Organization of the Catecholaminergic System in the Short-Lived Fish Nothobranchius furzeri

Front Neuroanat. 2021 Sep 13;15:728720. doi: 10.3389/fnana.2021.728720. eCollection 2021.


The catecholaminergic system has received much attention based on its regulatory role in a wide range of brain functions and its relevance in aging and neurodegenerative diseases. In the present study, we analyzed the neuroanatomical distribution of catecholaminergic neurons based on tyrosine hydroxylase (TH) immunoreactivity in the brain of adult Nothobranchius furzeri. In the telencephalon, numerous TH+ neurons were observed in the olfactory bulbs and the ventral telencephalic area, arranged as strips extending through the rostrocaudal axis. We found the largest TH+ groups in the diencephalon at the preoptic region level, the ventral thalamus, the pretectal region, the posterior tuberculum, and the caudal hypothalamus. In the dorsal mesencephalic tegmentum, we identified a particular catecholaminergic group.
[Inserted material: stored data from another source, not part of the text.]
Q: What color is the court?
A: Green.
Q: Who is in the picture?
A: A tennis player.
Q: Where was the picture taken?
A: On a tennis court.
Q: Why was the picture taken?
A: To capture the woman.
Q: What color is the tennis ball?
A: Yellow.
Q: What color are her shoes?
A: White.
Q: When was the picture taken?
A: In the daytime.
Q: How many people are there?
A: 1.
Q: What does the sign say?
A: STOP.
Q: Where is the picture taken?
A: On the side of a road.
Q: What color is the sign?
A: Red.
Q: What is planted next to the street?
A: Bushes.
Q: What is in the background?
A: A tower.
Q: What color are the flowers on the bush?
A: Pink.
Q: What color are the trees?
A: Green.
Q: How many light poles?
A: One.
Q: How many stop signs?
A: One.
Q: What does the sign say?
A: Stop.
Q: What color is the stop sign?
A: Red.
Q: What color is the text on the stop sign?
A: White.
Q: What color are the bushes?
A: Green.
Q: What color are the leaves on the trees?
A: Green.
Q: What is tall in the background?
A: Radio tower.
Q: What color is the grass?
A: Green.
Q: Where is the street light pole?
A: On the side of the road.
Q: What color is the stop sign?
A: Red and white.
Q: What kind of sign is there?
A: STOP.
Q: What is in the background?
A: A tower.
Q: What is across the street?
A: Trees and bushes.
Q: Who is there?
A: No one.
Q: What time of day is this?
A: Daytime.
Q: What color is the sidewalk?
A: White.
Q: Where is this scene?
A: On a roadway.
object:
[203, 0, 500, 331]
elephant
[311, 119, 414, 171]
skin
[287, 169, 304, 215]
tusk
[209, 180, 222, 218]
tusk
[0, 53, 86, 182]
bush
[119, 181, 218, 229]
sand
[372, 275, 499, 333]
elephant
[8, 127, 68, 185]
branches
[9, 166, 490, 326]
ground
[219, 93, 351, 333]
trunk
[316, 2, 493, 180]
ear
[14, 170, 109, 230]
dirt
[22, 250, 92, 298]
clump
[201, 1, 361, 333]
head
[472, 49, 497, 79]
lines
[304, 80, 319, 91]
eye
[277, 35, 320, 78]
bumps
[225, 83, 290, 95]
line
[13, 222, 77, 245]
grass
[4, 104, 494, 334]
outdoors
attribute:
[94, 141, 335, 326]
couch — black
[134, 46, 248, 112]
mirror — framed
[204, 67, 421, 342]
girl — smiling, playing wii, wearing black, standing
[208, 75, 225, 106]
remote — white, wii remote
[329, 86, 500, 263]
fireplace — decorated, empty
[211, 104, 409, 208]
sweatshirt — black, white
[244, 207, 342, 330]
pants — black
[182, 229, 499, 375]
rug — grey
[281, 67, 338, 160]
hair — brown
The rostral rhombencephalon housed TH+ cells in the locus coeruleus and the medulla oblongata, distributing in a region dorsal to the inferior reticular formation, the vagal lobe, and the area postrema. Finally, scattered TH+ neurons were present in the ventral spinal cord and the retina. From a comparative perspective, the overall organization of catecholaminergic neurons is consistent with the general pattern reported for other teleosts. However, N. furzeri shows some particular features, including the presence of catecholaminergic cells in the midbrain. This work provides a detailed neuroanatomical map of the catecholaminergic system of N. furzeri, a powerful aging model, also contributing to the phylogenetic understanding of one of the most ancient neurochemical systems.

Keywords: Nothobranchius furzeri; aging; annual killifish; catecholaminergic system; teleosts; tyrosine hydroxylase.